In the network shown, the actors involved represent the nodes, while the edges are the connections between these persons, the annuity payments themselves. These were made by a payer, i.e., a bank or even a private person, for the principal. Through network analysis, several stellar structures (stars) can be identified, although these individual stars were isolated from one another. The Franciotti and Spanocchi banks are particularly prominent, each of which was associated with over 20 clients. In addition to the banks, there were also several private individuals, who made deposits for a larger number of ecclesiastical clients - for example, the curial Heinrich Schönleben, who was a depositor at least ten times.

At least as much attention deserves another phenomenon, which can be derived from the visualization of the network. The phenomenon of the connections between the stars, the so-called bridges. Bridges are created where a cleric used different persons or banking houses for his payments. Persons who establish a connection between different star structures are called "brokers" in network analysis, and they play an important role in networks because they establish connections between otherwise unconnected groups.

Using mathematical network analysis, this broker position can be expressed primarily in the measure of betweenness centrality.

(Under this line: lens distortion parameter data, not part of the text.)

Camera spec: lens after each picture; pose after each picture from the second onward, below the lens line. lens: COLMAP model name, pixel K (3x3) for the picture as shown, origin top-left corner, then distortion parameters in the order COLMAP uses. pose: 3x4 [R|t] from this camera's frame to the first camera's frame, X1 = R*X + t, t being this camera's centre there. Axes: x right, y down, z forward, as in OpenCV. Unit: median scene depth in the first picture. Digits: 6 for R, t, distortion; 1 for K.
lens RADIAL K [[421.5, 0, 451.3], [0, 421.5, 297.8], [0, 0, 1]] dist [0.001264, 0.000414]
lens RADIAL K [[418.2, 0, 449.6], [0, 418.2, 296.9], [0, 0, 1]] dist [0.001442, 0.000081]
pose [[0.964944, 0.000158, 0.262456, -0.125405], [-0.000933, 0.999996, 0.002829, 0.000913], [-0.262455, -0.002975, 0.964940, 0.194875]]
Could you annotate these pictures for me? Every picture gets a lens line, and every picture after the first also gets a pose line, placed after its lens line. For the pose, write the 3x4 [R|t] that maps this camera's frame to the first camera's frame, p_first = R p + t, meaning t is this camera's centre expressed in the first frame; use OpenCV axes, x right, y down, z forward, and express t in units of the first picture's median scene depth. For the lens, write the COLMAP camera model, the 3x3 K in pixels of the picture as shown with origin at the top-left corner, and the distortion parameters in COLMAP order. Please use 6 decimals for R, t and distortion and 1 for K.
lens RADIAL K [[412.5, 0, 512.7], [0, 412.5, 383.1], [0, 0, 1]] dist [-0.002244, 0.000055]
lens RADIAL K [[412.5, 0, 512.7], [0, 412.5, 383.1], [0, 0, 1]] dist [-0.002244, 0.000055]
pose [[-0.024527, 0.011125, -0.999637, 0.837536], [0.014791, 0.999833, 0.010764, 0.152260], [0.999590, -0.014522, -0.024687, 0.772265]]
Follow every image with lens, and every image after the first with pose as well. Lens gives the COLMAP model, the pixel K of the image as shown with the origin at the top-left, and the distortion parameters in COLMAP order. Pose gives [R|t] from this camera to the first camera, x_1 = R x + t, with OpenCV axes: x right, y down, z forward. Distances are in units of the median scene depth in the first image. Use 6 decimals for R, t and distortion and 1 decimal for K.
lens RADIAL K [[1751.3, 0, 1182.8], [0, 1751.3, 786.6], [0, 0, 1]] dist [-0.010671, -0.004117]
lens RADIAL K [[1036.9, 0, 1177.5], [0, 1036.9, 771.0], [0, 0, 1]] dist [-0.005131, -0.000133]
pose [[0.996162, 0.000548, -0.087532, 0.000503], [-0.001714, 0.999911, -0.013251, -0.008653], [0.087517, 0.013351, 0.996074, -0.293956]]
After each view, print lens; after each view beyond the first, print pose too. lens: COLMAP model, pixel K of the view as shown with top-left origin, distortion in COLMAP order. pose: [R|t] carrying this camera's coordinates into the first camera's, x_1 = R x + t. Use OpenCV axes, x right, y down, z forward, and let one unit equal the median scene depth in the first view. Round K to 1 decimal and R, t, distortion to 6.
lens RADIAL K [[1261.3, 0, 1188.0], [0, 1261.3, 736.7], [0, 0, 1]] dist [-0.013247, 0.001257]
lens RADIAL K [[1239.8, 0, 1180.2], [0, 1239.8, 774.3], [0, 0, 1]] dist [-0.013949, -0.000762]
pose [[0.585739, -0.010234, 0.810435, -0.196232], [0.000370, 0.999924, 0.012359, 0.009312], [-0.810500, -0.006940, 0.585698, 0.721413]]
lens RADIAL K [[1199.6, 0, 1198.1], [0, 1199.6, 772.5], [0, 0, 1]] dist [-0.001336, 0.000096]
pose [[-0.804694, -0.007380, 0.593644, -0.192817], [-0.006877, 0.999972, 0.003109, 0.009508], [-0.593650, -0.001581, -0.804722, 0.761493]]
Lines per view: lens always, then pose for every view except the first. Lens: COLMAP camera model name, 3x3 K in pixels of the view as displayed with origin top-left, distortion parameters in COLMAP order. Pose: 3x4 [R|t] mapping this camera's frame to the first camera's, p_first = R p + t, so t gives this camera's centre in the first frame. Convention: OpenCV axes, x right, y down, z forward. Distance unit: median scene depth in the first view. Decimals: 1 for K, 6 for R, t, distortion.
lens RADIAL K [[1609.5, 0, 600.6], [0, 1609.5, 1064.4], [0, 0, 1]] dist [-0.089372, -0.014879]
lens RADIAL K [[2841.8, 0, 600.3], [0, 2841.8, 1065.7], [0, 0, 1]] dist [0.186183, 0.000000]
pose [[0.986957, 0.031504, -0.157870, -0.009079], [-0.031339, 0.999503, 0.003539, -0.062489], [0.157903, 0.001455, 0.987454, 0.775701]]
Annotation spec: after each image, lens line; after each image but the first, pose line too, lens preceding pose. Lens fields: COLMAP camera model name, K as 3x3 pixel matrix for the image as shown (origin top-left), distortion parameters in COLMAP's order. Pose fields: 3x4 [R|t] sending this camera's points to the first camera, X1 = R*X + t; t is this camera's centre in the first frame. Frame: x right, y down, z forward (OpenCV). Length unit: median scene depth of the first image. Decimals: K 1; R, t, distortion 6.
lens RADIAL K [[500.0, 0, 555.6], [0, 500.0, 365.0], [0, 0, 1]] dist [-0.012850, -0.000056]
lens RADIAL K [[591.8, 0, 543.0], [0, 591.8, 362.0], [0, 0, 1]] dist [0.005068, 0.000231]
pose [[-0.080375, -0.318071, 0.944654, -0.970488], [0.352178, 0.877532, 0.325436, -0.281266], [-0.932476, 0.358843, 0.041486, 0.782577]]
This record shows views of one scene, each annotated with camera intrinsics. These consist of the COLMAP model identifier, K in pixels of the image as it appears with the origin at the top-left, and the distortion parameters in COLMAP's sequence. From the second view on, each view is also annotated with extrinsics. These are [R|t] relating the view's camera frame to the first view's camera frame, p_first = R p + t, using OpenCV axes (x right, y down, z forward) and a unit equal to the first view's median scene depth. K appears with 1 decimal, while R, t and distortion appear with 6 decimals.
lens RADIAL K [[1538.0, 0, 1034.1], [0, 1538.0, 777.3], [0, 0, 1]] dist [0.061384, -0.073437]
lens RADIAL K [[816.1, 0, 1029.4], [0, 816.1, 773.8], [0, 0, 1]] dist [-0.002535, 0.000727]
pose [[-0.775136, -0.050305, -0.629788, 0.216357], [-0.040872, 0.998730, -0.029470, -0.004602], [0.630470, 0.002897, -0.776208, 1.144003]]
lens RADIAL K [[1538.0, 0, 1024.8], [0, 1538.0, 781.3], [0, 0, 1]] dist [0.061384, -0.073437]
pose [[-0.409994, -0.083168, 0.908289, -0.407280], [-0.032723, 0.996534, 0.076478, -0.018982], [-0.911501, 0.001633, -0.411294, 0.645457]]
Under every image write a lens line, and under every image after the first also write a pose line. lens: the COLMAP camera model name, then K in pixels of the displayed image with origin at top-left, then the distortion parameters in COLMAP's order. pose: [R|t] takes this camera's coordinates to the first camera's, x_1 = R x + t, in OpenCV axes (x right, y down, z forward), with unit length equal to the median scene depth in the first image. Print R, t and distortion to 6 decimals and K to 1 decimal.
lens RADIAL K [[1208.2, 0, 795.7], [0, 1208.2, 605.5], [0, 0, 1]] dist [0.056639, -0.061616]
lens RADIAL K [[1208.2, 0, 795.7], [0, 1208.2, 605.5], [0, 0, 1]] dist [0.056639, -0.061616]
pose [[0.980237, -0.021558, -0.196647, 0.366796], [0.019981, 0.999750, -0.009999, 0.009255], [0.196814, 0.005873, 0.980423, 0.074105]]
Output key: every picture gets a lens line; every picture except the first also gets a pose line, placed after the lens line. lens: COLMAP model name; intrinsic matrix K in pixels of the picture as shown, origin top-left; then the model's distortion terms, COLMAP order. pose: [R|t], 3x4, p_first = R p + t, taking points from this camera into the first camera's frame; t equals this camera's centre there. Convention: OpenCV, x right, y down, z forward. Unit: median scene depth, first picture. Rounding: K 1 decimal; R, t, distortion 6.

The following table shows the betweenness centrality of the most important players:

 

Annatenzahlernetzwerk

Image: MEPHISTO

Particularly noteworthy are the two curials Melchior von Meckau and, to a lesser extent, Vitus Meller, both of whom have a very high betweenness centrality. Melchior von Meckau ranks fourth in the ranking of all actors, only slightly behind the "professional" financial actors of the salutati, Franciotti and Spanocchi. Thus, he has a higher centrality than a few other banks. This comes mainly from the fact that he had his annuities paid by three different banks (Spanocchi, Gaddi and Salutati) as well as by Vitus Meller. Vitus Meller otherwise acted several times as a payer of annuities for third parties, and in addition once used another cleric and once the Spanocchi bank for his own annuity payments. This initially very abstract network-analytical finding generates the historical hypothesis that Meckau and Meller were important figures in the curial payment transactions of Sixtus IV's time.

Outlook and benefits of the study

This pilot study is very small in scale and preliminary but can serve as a proof of concept. The technology used, data extraction from structured texts, solves a dilemma. Frequently, data-driven research in historical studies - such as social network analysis in this case - affected the often very uncertain cost-benefit ratio of such studies so far. The collection of historical network data has been predominantly manual, and the associated high effort was sometimes in questionable proportion to the expected knowledge benefit. Well-structured data, that can be transferred into network models, in an automated or semi-automated manner (e.g.), offers decisive advantages here in terms of research economy.

Referenzen

Robert Gramsch-Stehfest: Von der Metapher zur Methode. Netzwerkanalyse als Instrument zur Erforschung vormoderner Gesellschaft. In: Zeitschrift für Historische Forschung 47 (2020), S. 1-39.